**Task to carry out:** Copy all the data exactly, except the pictures.
BEGIN Information
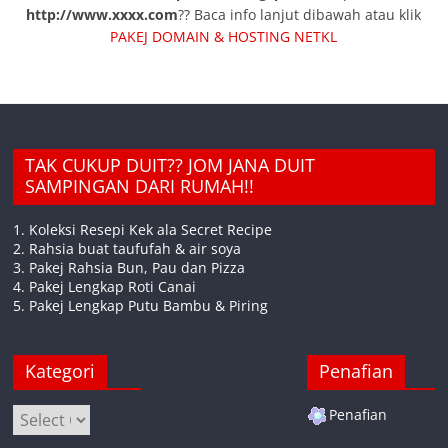
http://www.xxxx.com
?? Baca info lanjut dibawah atau klik
PAKEJ DOMAIN & HOSTING NETKL
TAK CUKUP DUIT?? JOM JANA DUIT
SAMPINGAN DARI RUMAH!!
1. Koleksi Resepi Kek ala Secret Recipe
2. Rahsia buat taufufah & air soya
3. Pakej Rahsia Bun, Pau dan Pizza
4. Pakej Lengkap Roti Canai
5. Pakej Lengkap Putu Bambu & Piring
Kategori
Penafian
Kategori
Penafian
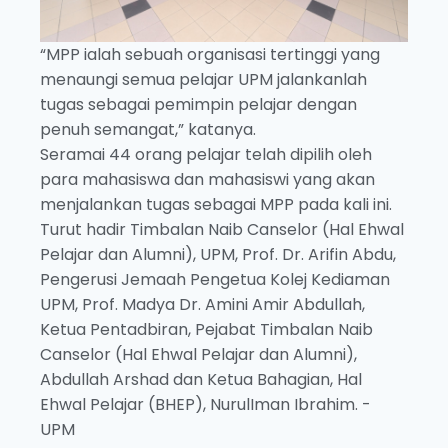
“MPP ialah sebuah organisasi tertinggi yang
menaungi semua pelajar UPM jalankanlah
tugas sebagai pemimpin pelajar dengan
penuh semangat,” katanya.
Seramai 44 orang pelajar telah dipilih oleh
para mahasiswa dan mahasiswi yang akan
menjalankan tugas sebagai MPP pada kali ini.
Turut hadir Timbalan Naib Canselor (Hal Ehwal
Pelajar dan Alumni), UPM, Prof. Dr. Arifin Abdu,
Pengerusi Jemaah Pengetua Kolej Kediaman
UPM, Prof. Madya Dr. Amini Amir Abdullah,
Ketua Pentadbiran, Pejabat Timbalan Naib
Canselor (Hal Ehwal Pelajar dan Alumni),
Abdullah Arshad dan Ketua Bahagian, Hal
Ehwal Pelajar (BHEP), NurulIman Ibrahim. -
UPM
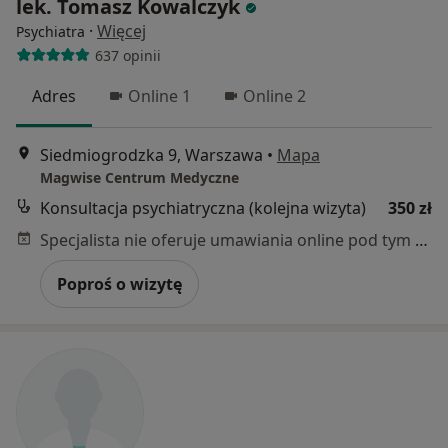
lek. Tomasz Kowalczyk
·
Więcej
Psychiatra
637 opinii
Adres
Online 1
Online 2
Siedmiogrodzka 9, Warszawa
•
Mapa
Magwise Centrum Medyczne
Konsultacja psychiatryczna (kolejna wizyta)
350 zł
Specjalista nie oferuje umawiania online pod tym adresem.
Poproś o wizytę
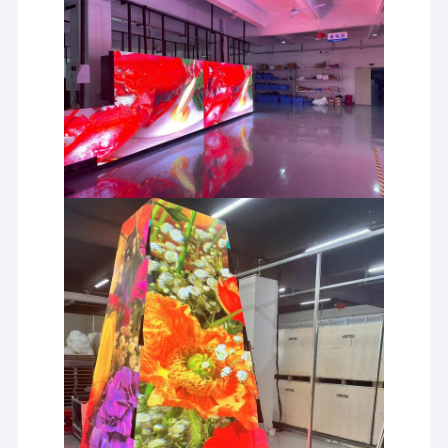
Le test de
vieillissement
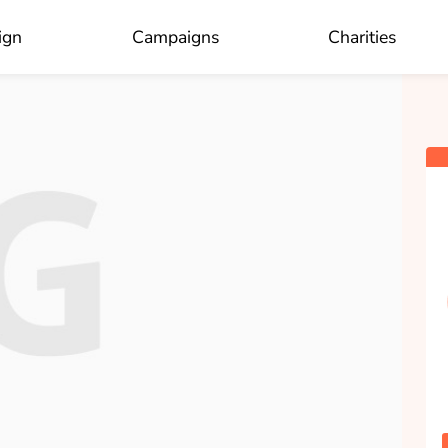
×
Who do you like to donate to?
ign
Campaigns
Charities
OK
Marlon Gaaikema
collected
Donate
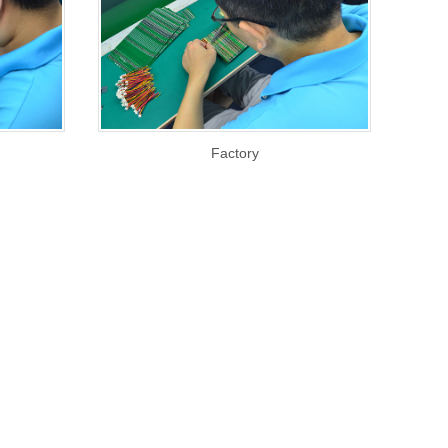
Factory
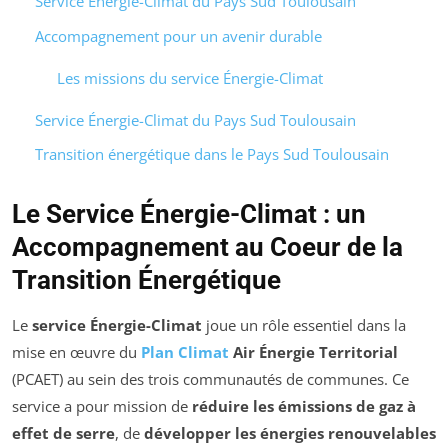
Service Énergie-Climat du Pays Sud Toulousain
Accompagnement pour un avenir durable
Les missions du service Énergie-Climat
Service Énergie-Climat du Pays Sud Toulousain
Transition énergétique dans le Pays Sud Toulousain
Le Service Énergie-Climat : un
Accompagnement au Coeur de la
Transition Énergétique
Le
service Énergie-Climat
joue un rôle essentiel dans la
mise en œuvre du
Plan Climat
Air Énergie Territorial
(PCAET) au sein des trois communautés de communes. Ce
service a pour mission de
réduire les émissions de gaz à
effet de serre
, de
développer les énergies renouvelables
END Information
**Expected output:**
http://www.xxxx.com
?? Baca info lanjut dibawah atau klik
PAKEJ DOMAIN & HOSTING NETKL
TAK CUKUP DUIT?? JOM JANA DUIT
SAMPINGAN DARI RUMAH!!
1. Koleksi Resepi Kek ala Secret Recipe
2. Rahsia buat taufufah & air soya
3. Pakej Rahsia Bun, Pau dan Pizza
4. Pakej Lengkap Roti Canai
5. Pakej Lengkap Putu Bambu & Piring
Kategori
Penafian
Kategori
Penafian
“MPP ialah sebuah organisasi tertinggi yang
menaungi semua pelajar UPM jalankanlah
tugas sebagai pemimpin pelajar dengan
penuh semangat,” katanya.
Seramai 44 orang pelajar telah dipilih oleh
para mahasiswa dan mahasiswi yang akan
menjalankan tugas sebagai MPP pada kali ini.
Turut hadir Timbalan Naib Canselor (Hal Ehwal
Pelajar dan Alumni), UPM, Prof. Dr. Arifin Abdu,
Pengerusi Jemaah Pengetua Kolej Kediaman
UPM, Prof. Madya Dr. Amini Amir Abdullah,
Ketua Pentadbiran, Pejabat Timbalan Naib
Canselor (Hal Ehwal Pelajar dan Alumni),
Abdullah Arshad dan Ketua Bahagian, Hal
Ehwal Pelajar (BHEP), NurulIman Ibrahim. -
UPM
lek. Tomasz Kowalczyk
·
Więcej
Psychiatra
637 opinii
Adres
Online 1
Online 2
Siedmiogrodzka 9, Warszawa
•
Mapa
Magwise Centrum Medyczne
Konsultacja psychiatryczna (kolejna wizyta)
350 zł
Specjalista nie oferuje umawiania online pod tym adresem.
Poproś o wizytę
Le test de
vieillissement
×
Who do you like to donate to?
ign
Campaigns
Charities
OK
Marlon Gaaikema
collected
Donate
Factory
Service Énergie-Climat du Pays Sud Toulousain
Accompagnement pour un avenir durable
Les missions du service Énergie-Climat
Service Énergie-Climat du Pays Sud Toulousain
Transition énergétique dans le Pays Sud Toulousain
Le Service Énergie-Climat : un
Accompagnement au Coeur de la
Transition Énergétique
Le
service Énergie-Climat
joue un rôle essentiel dans la
mise en œuvre du
Plan Climat
Air Énergie Territorial
(PCAET) au sein des trois communautés de communes. Ce
service a pour mission de
réduire les émissions de gaz à
effet de serre
, de
développer les énergies renouvelables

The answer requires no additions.